Ketiga, akan ada pembatasan pembelian solar. Nantinya, mulai 4 Agustus 2014, penjualan solar hanya akan dilayani pada pukul 06.00-18.00 (Pagi-Sore) di wilayah tertentu yang rawan terjadi tindak kriminal. Sedangkan di malam hari tak ada penjualan solar bersubsidi mulai 18.00-06.00. Penentuan wilayah tersebut difokuskan untuk kawasan industri, pertambangan, perkebunan dan wilayah-wilayah yang dekat dengan pelabuhan dimana rawan penyalahgunaan solar bersubsidi. Sementara itu, SPBU yang terletak di jalur utama distribusi logistik, tidak dilakukan pembatasan waktu penjualan solar.
Untuk wilayah-wilayah yang sudah menerapkan pembatasan ataupun pengaturan waktu seperti Batam, Bangka Belitung serta sebagian besar wilayah Kalimantan tetap akan menerapkan aturan sesuai yang telah ditetapkan oleh pemerintah daerah setempat.
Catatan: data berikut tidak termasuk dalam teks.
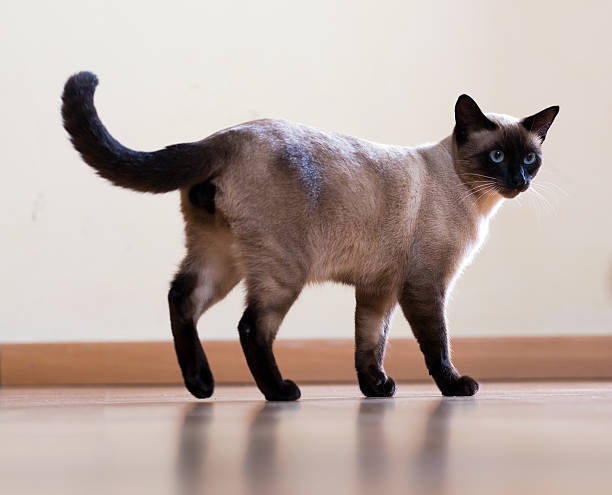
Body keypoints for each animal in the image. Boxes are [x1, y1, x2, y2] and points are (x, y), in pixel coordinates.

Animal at [62, 71, 560, 402]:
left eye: (529, 159)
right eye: (496, 157)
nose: (519, 181)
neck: (473, 197)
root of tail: (223, 138)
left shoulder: (379, 289)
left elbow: (369, 343)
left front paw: (376, 389)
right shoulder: (426, 285)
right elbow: (436, 343)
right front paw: (456, 386)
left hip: (221, 259)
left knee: (181, 298)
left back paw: (201, 384)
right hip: (283, 273)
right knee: (250, 328)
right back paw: (279, 392)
Tidak hanya solar di sektor transportasi, mulai 4 Agustus 2014, alokasi solar bersubsidi untuk Lembaga Penyalur Nelayan (SPBB/SPBN/SPDN/APMS) juga akan dipotong sebesar 20% dan penyalurannya mengutamakan kapal nelayan di bawah 30GT.
Pemerintah memang sedang serius melaksanakan upaya penghematan BBM. Khusus solar, PT Pertamina mencatat bahwa realisasi penyaluran BBM subsidi solar sudah mencapai 60% dari jatah tahun ini. Dalam UU No. 12 Tahun 2014 tentang APBN-P 2014 yang telah disahkan, volume kuota BBM bersubsidi dikurangi dari 48 juta KL menjadi 46 juta KL. Sementara itu, sampai dengan data 31 Juli 2014, data sementara realisasi konsumsi solar bersubsidi sudah mencapai 9,12 KL atau sekitar 60% dari total kuota APBNP-2014 yang dialokasikan kepada PT Pertamina (Persero) yang sebesar 15,16 juta KL.
Ancaman terhadap jebolnya kuota memang bukan hanya pada solar. Sampai dengan saat ini, realisasi konsumsi premium bersubsidi telah mencapai 17,08 juta KL atau 58% dari kuota APBNP-2014, sebesar 29,29 juta KL. Maka jelas penghematan adalah satu-satunya jalan yang bisa ditempuh sekarang ini, berupa pembatasannya. Menaikkan harga BBM tahun ini kelihatannya tidak akan ditempuh oleh pemerintah.
Sebanyak Rp257 triliun tahun ini memang hanya untuk alokasi subsidi. Angka tersebut luar biasa besarnya. Itu harus dihemat dan dipastikan memang tidak jatuh ke tangan yang tidak membutuhkan. Dari sekian rencana uji coba, baru kali ini pemerintah serius melaksanakannya.
Kita berharap, meski ada kelemahan sebagaimana ditengarai banyak pihak, program uji coba ini setidaknya jalan kecil untuk membiasakan masyarakat membeli BBM dengan harga keekonomisannya, yang tentunya akan lebih mahal daripada seperti selama ini. Kita berharap jalan menuju pencabutan subsidi kepada kelompok kaya juga akan semakin lempang.